Your assignment: Among the entries that follow, some lines contain the word "Type". Show all of them.

Data:
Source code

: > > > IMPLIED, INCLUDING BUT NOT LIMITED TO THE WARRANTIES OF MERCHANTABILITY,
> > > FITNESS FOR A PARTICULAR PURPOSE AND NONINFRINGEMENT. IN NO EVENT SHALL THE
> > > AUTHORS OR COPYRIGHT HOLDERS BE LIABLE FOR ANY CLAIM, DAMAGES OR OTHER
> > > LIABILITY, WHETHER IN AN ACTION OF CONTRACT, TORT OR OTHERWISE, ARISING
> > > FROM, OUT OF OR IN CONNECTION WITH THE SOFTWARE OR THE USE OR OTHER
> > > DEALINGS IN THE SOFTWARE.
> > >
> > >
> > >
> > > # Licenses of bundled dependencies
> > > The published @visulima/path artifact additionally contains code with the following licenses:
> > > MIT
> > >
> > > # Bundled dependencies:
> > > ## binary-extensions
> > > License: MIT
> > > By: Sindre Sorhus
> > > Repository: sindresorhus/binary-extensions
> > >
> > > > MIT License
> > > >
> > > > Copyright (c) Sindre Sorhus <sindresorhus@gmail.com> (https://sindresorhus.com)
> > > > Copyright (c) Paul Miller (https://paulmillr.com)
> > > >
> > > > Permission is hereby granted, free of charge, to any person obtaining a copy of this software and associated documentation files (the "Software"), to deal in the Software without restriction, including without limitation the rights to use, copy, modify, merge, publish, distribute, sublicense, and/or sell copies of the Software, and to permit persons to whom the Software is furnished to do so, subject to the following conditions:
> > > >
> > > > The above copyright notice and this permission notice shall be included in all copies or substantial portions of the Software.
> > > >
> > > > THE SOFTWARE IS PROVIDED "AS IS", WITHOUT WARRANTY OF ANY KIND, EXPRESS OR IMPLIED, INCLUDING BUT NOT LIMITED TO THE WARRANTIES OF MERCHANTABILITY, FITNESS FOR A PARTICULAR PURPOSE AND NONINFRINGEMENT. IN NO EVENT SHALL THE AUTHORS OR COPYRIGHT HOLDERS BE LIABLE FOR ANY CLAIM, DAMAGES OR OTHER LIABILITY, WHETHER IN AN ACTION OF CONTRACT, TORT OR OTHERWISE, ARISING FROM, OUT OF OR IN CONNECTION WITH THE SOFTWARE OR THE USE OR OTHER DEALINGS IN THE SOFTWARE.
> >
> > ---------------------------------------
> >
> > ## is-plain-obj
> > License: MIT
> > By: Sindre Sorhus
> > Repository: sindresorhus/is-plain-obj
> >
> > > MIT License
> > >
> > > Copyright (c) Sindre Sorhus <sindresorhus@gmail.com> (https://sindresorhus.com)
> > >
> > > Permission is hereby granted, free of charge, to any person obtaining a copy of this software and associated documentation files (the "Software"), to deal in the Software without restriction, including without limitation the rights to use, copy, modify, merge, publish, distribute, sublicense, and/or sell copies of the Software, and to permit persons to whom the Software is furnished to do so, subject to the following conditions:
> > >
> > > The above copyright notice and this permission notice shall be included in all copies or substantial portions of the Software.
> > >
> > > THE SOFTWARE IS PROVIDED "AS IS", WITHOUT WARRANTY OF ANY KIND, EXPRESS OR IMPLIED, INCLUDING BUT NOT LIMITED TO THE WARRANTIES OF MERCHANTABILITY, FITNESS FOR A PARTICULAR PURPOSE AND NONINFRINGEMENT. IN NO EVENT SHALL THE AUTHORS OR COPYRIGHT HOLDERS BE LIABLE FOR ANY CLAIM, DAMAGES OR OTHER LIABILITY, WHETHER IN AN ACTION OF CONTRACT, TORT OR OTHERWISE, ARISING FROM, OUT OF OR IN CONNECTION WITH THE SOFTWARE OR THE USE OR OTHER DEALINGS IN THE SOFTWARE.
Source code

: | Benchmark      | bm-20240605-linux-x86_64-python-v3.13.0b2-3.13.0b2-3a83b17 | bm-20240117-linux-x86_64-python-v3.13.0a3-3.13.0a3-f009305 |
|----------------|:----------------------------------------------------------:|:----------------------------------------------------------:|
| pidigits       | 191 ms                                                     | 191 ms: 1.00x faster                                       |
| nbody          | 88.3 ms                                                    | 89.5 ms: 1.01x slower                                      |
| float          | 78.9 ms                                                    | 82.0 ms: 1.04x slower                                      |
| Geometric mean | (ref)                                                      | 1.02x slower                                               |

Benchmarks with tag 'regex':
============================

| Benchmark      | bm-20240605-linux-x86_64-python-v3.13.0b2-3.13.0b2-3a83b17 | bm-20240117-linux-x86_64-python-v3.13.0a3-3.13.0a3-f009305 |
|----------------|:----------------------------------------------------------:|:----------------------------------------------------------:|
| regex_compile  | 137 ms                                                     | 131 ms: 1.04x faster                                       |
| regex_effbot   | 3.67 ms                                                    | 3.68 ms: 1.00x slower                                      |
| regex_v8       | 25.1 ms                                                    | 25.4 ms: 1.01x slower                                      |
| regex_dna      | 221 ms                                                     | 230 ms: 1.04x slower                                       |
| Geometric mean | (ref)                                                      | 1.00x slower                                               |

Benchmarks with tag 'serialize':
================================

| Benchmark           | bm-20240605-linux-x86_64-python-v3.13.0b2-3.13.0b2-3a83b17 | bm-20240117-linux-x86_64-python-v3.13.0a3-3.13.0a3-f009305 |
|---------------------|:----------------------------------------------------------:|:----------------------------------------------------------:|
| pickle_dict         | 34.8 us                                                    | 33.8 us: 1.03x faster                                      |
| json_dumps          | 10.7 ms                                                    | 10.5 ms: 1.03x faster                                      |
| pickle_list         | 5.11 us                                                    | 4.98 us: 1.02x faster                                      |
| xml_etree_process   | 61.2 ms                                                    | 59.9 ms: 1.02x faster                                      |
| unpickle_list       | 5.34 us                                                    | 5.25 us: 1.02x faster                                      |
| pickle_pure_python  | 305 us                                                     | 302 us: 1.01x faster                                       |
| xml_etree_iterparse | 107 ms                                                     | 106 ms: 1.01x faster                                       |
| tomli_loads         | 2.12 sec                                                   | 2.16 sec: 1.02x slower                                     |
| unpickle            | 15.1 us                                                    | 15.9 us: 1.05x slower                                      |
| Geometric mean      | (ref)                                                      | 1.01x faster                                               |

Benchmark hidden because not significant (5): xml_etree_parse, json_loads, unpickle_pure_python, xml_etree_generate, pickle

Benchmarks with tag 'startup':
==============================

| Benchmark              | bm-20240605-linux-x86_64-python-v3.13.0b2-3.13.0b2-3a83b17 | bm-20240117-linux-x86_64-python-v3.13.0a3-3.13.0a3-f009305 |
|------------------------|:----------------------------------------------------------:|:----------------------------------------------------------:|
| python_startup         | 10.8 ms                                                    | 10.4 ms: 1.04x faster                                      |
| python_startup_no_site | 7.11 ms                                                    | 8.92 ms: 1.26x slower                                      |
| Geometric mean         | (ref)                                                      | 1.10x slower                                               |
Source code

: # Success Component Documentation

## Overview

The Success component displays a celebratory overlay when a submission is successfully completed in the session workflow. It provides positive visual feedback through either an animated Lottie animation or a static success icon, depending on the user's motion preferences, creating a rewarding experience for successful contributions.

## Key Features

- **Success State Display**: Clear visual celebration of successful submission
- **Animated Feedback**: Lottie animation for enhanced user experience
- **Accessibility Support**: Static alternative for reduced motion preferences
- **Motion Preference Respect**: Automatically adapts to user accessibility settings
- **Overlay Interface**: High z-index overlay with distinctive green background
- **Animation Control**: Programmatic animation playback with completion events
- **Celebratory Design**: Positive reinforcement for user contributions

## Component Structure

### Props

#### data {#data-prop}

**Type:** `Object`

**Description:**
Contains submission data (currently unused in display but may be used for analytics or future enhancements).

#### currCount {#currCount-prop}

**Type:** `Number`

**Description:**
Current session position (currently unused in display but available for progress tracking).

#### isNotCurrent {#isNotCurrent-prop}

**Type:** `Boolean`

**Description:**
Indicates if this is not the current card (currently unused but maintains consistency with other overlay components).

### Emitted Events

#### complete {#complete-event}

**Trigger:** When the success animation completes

Solution for this task:
**Type:** `Object`
**Type:** `Number`
**Type:** `Boolean`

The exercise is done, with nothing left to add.